Es gibt verschiedene Tools, die man bei LLM-Penetrationstests einsetzen kann:
- Threat Modeling (Modellierung von Angriffspfaden): STRIDE, MITRE ATT&CK
- Adversarial Testing (Gezielte Manipulation von Eingaben): Garak, LLM-Guard
- Bias-Analyse (Erkennung systematischer Verzerrungen): Aequitas
- Prompt Injection Tests (Robustheit gegen Jailbreak & Manipulation): LLM-PI-Toolkit
- Datenextraktionstesting (Abwehr gegen Datenlecks): LLM-LeakCheck
- API-Testing (Authentifizierung, Autorisierung & Zugriffsschutz): OWASP ZAP
- Testautomatisierung (Skalierbare Attack-Simulation): Langfuse Security
- Lasttests (Prüfung von Ratenlimit & Robustheit): Locust

5. Was ist konkret zu tun?

Mit dem „Leitfaden für Penetrationstests von Large-Language-Modellen (LLMs)“ hat der Expertenkreis KI-Sicherheit (Allianz für Cybersicherheit / BSI) erstmals einen konsolidierten Standard für LLM-Sicherheitsprüfungen veröffentlicht. Dieser Artikel greift die zentralen Inhalte daraus auf und übersetzt sie in konkrete Handlungsoptionen für Unternehmen.

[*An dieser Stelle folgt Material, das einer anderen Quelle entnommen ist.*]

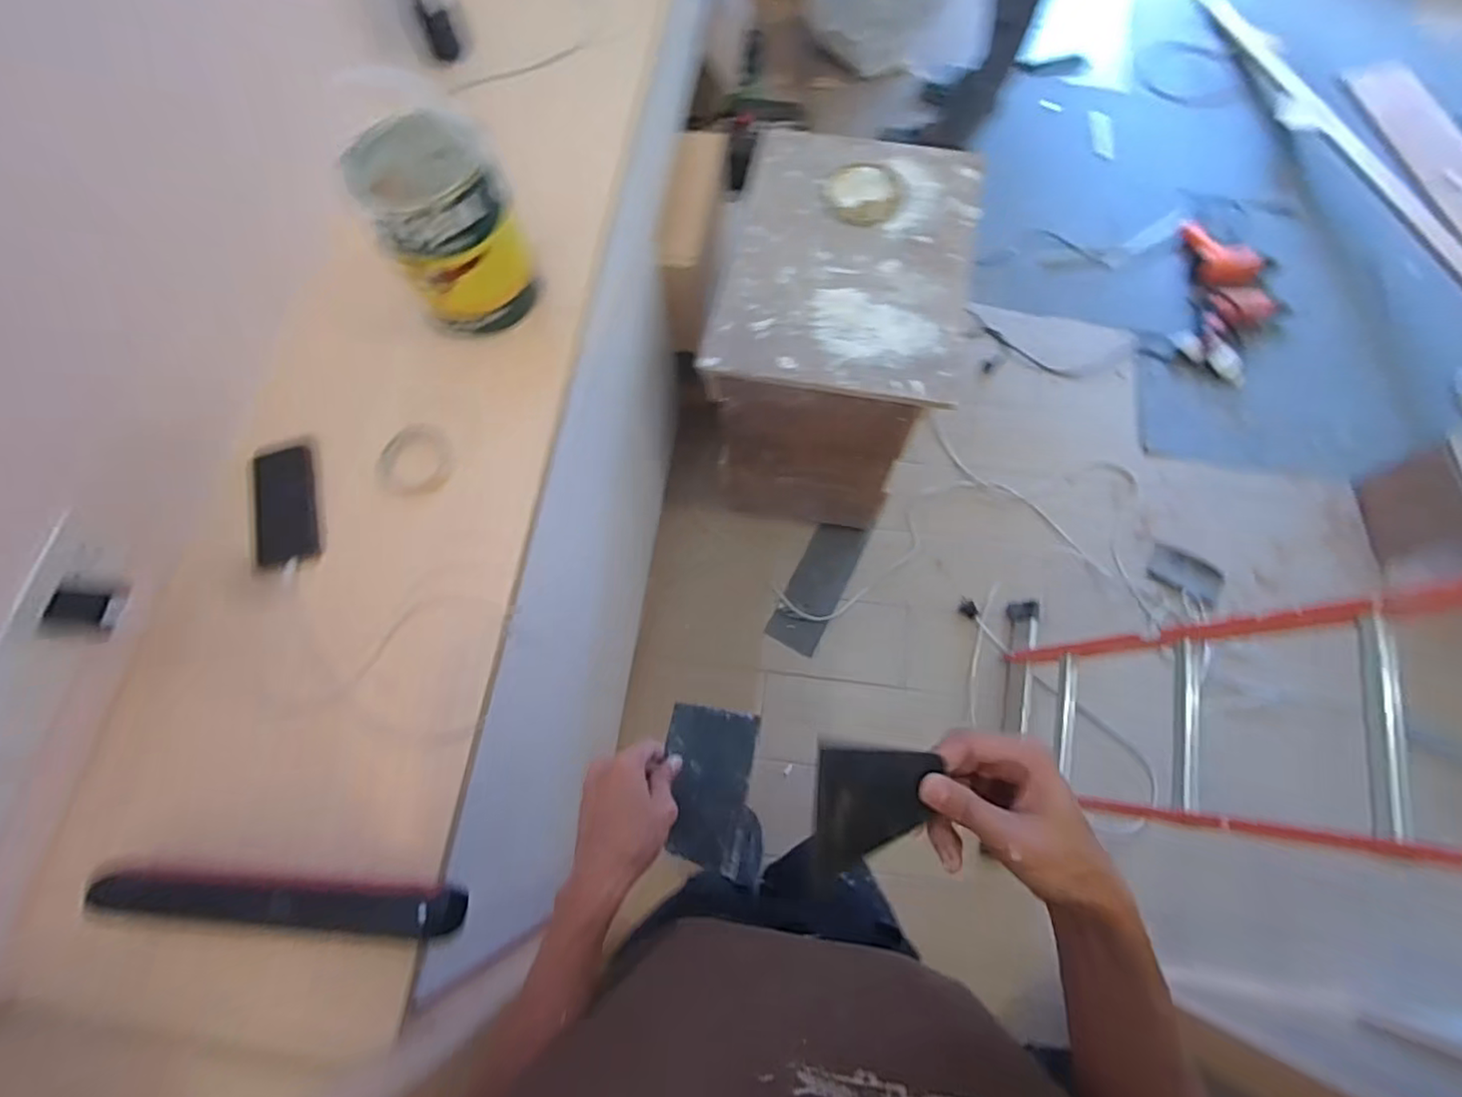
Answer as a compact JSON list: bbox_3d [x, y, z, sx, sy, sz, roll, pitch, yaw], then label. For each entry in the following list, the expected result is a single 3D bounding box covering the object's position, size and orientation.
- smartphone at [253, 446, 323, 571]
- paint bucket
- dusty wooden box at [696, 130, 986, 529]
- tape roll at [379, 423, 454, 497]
[{"bbox_3d":[-0.556,-0.056,0.791,0.071,0.010,0.151,-16,71,-3],"label":"smartphone"},{"bbox_3d":[-0.350,-0.401,0.800,0.163,0.202,0.163,-1,71,2],"label":"paint bucket"},{"bbox_3d":[0.231,-0.461,1.468,0.444,0.571,0.658,12,71,6],"label":"dusty wooden box"},{"bbox_3d":[-0.399,-0.109,0.801,0.097,0.021,0.086,-39,74,-11],"label":"tape roll"}]

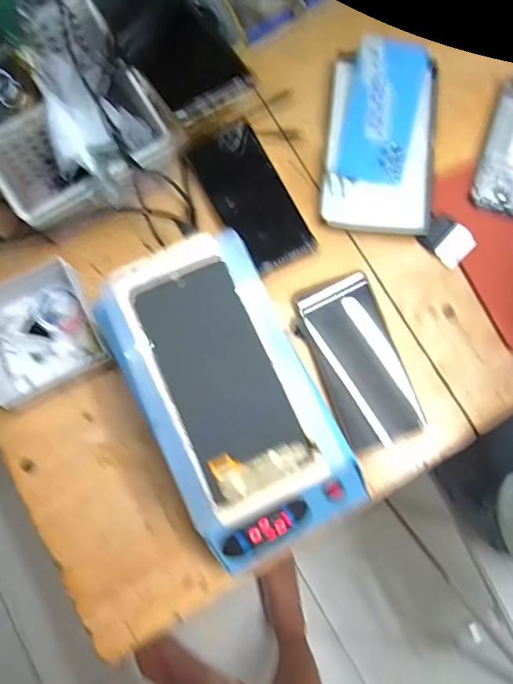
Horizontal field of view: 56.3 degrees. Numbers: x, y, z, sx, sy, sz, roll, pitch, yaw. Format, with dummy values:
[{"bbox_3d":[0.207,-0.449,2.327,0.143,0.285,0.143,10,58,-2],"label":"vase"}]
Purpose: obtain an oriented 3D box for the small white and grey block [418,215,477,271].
[{"bbox_3d":[0.194,-0.105,0.486,0.050,0.007,0.039,44,82,6],"label":"small white and grey block"}]

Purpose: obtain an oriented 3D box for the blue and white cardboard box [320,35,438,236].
[{"bbox_3d":[0.130,-0.213,0.496,0.108,0.026,0.200,6,80,0],"label":"blue and white cardboard box"}]

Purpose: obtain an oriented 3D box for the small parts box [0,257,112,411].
[{"bbox_3d":[-0.203,-0.008,0.449,0.103,0.045,0.111,-25,81,-5],"label":"small parts box"}]

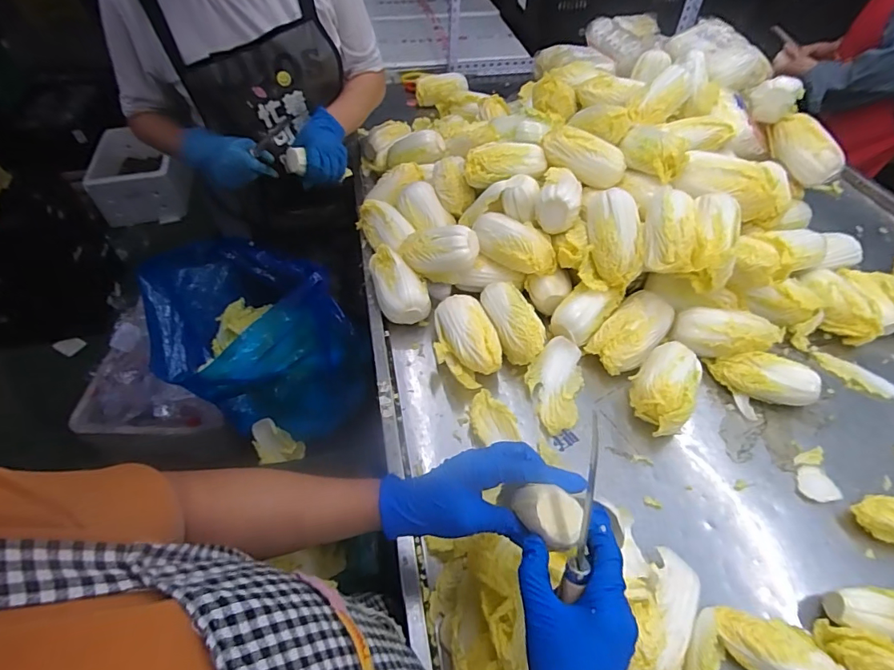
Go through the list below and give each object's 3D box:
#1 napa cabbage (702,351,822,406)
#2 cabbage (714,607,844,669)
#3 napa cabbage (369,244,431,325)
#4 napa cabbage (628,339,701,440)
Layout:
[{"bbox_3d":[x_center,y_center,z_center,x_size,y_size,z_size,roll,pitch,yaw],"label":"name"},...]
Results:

Empfohlenes Vorgehen:
  1. Know-how     aus dem BSI-Leitfaden auf die eigene KI-Nutzung übertragen
        – Verantwortlichkeiten benennen, Risiken durchdenken, Scope definieren
  2. Bestandsaufnahme     aller KI-Systeme im Unternehmen
        – interne Systeme, SaaS-Tools, Agenten, Schatten-/Abteilungs-KI     berücksichtigen
  3. Risikoklassifizierung     und Priorisierung der KI-Systeme
        – nach Kritikalität der Prozesse und Sensibilität der Daten
  4. Regelmäßige     LLM-Penetrationstests — mindestens jährlich
        – bei kritischen Systemen zusätzlich release- oder anlassbezogen
  5. Maßnahmenplan     & Dokumentation für Compliance und Audits etablieren
        – Struktur: Findings → Maßnahmen → Verantwortliche → Terminierung →     Nachweis

Damit lässt sich genau die zentrale Lücke schließen, die autonome KI-Angriffe heute ausnutzen: fehlende Transparenz über KI-Systeme, fehlendes KI-Risikomanagement und fehlende KI-Sicherheitsprüfungen.
Wenn Unternehmen diese Schritte heute nicht einleiten, tut es morgen der Angreifer.